We have also seen production and productivity affected by a lack of investment in mechanization and irrigation. We cannot even begin to talk about value addition in terms of manufacturing and agribusiness, let alone meeting the demand for export market, if we still face productivity challenges. Zambia has the potential to produce 10 million tons of maize per year, but only cultivates 3 million in a good year. In 2016, the region's food reserves ran out and other countries called on Zambia for support but we could not meet both domestic and regional market demand, and were forced to ban food exports. In the 2017 budget, there is a zero rating mechanization incentive for tractors and spare parts, which is important. If we are going to diversify and increase productivity, we need technology. We also have plans to create about 20 bulk water sites as major irrigation points to support a number of agriculture communities. We intend for this to be the first part of a nationwide water infrastructure of canals and dams, managed by technological innovation, to cushion farmers from bad weather cycles.

In what ways are you planning to revise the FISP program?
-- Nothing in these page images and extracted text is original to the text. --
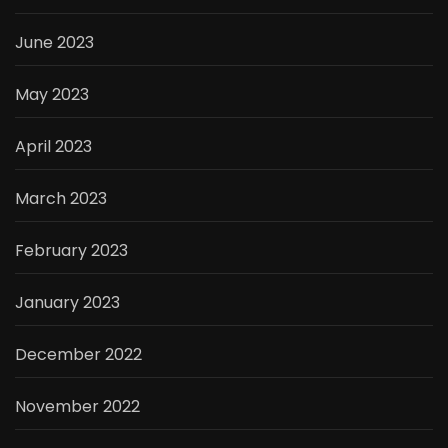
June 2023
May 2023
April 2023
March 2023
February 2023
January 2023
December 2022
November 2022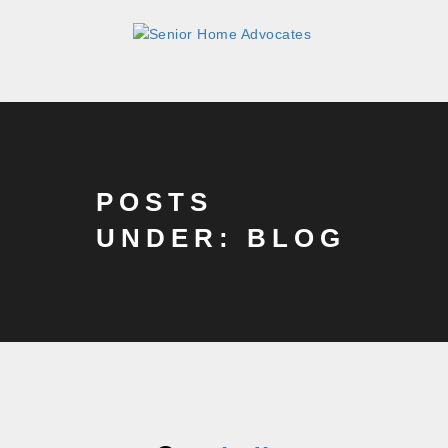
POSTS
UNDER: BLOG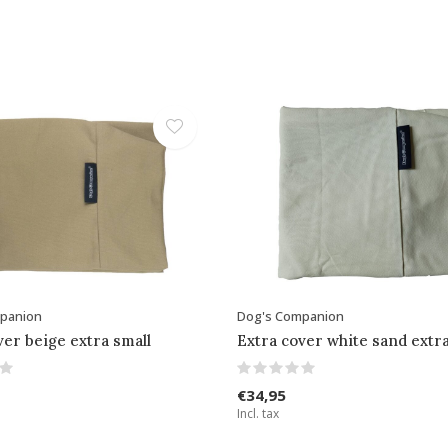
panion
Dog's Companion
ver beige extra small
Extra cover white sand extra
€34,95
Incl. tax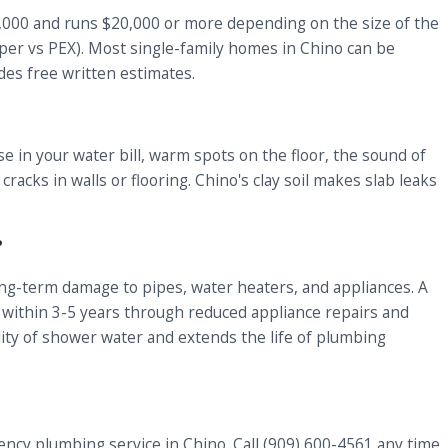
8,000 and runs $20,000 or more depending on the size of the
pper vs PEX). Most single-family homes in Chino can be
des free written estimates.
in your water bill, warm spots on the floor, the sound of
acks in walls or flooring. Chino's clay soil makes slab leaks
?
ong-term damage to pipes, water heaters, and appliances. A
f within 3-5 years through reduced appliance repairs and
lity of shower water and extends the life of plumbing
ncy plumbing service in Chino. Call (909) 600-4561 any time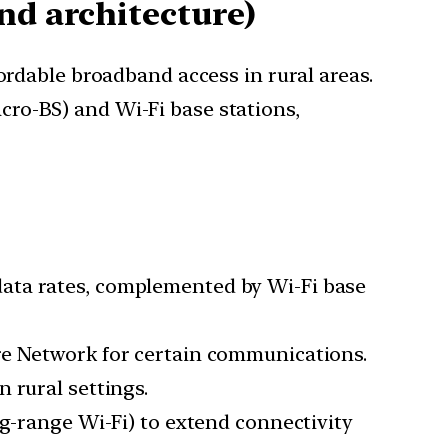
and architecture)
ordable broadband access in rural areas.
ro-BS) and Wi-Fi base stations,
 data rates, complemented by Wi-Fi base
ore Network for certain communications.
 rural settings.
ong-range Wi-Fi) to extend connectivity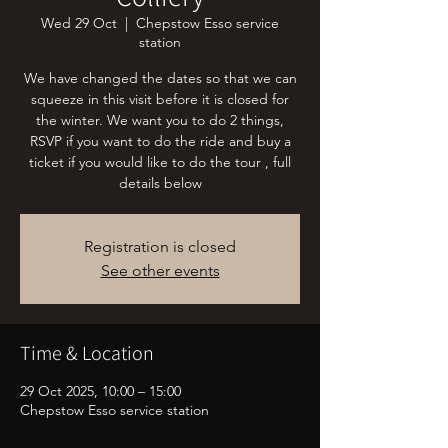
Wed 29 Oct
  |  
Chepstow Esso service
station
We have changed the dates so that we can
squeeze in this visit before it is closed for
the winter. We want you to do 2 things,
RSVP if you want to do the ride and buy a
ticket if you would like to do the tour , full
details below
Registration is closed
See other events
Time & Location
29 Oct 2025, 10:00 – 15:00
Chepstow Esso service station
I intend to review the FISP in terms of our selection of farmers for the program and how the private sector participates. We have seen the government trying to withdraw from the agriculture sector in terms of input supply and allow the private sector to grow, and we have seen that this approach has not always worked, as many participants have abused the system. There have been cases of agro-dealers colluding on price inputs, or not having the capacity to procure or source enough input to meet the farmers' demand in some areas. Our farmers have to begin to take responsibility and understand that money will not simply fall into their laps. We want them to make money so that the government can make money. This shows the importance of developing a nationwide database through which we are able to track farmers and ensure that the support they are getting from the government is money well spent. We have also had challenges with participating banks, for example some of the E-voucher cards that we provide to farmers were delivered to farmers late in 2016. At the same time, this was only the second year of the E-voucher, and it is normal for there to be initial problems.

What is the potential in Zambia for growing exotic fruits and cashew nuts?

In my constituency, seven years ago I introduced the Citizens Economic Empowerment program, stressing the profitability of cashew nuts. Cashew nuts take seven years to mature, so this year was the first harvest. This illustrates changing attitudes to cultivation of crops in Zambia. Where in the past, the country was seen as one large farm and one crop was applied to it. Now we are taking a closer look at soil patterns. For example, the western province is very sandy, and while maize can grow there, it would be better suited to a drought-tolerant crop, such as cashew nuts. We have therefore embarked on a cashew program with the African Development Bank to support farmers beyond seeds and financing, giving them assistance in terms of infrastructure, agro-processing, and capacity building. Ultimately we intend to encourage the farmers themselves to take ownership. The total amount dedicated to the western province was USD55.2 million. The money is going to 60,000 farmers, of whom 50% have to be women and another third or so have to be young people. Ultimately the project will benefit over 600,000 people in the province. At the current rate, a ton of cashew nuts is the equivalent price to a ton of copper, which illustrates the potential of this crop.